(Data under study Opens)

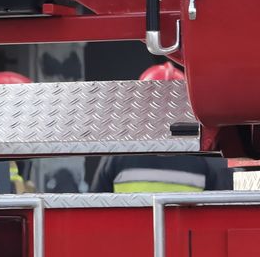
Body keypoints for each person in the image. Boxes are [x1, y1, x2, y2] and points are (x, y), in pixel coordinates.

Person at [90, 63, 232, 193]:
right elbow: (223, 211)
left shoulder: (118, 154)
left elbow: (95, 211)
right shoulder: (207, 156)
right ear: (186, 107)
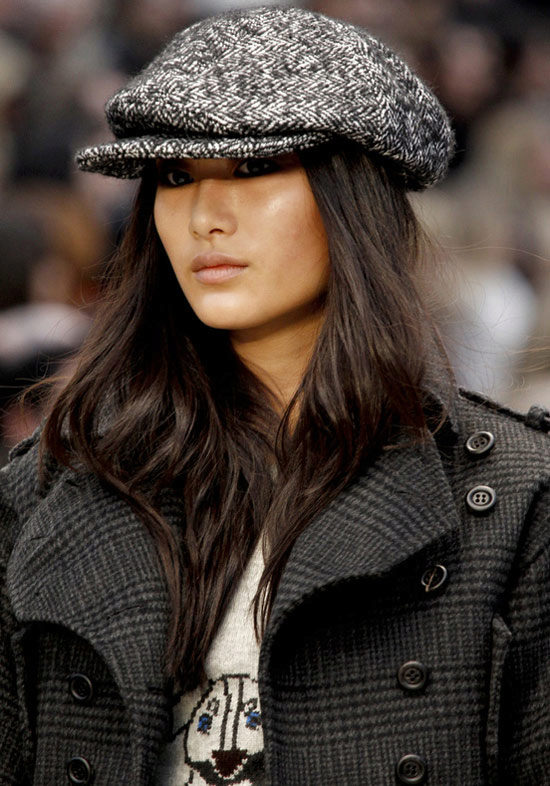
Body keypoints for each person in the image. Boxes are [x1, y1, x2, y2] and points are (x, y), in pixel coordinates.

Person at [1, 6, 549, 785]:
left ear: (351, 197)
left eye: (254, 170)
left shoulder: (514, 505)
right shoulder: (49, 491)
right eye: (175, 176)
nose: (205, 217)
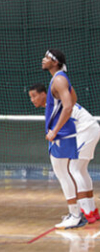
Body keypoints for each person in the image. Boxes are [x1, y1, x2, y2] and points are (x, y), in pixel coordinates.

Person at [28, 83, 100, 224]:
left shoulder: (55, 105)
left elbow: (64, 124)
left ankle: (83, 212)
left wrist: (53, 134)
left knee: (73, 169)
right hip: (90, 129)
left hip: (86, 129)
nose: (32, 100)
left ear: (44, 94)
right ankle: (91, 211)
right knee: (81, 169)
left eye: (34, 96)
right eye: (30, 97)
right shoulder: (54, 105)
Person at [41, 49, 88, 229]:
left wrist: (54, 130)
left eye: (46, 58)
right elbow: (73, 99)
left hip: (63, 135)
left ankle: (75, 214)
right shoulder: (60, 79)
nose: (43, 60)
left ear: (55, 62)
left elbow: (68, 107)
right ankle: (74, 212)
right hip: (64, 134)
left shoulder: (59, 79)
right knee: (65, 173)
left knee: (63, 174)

(Data under study Closes)

Return each line of the entries that holds the string "ankle".

Output below>
left ankle: (83, 212)
right ankle: (91, 211)
left ankle: (75, 214)
right ankle: (74, 212)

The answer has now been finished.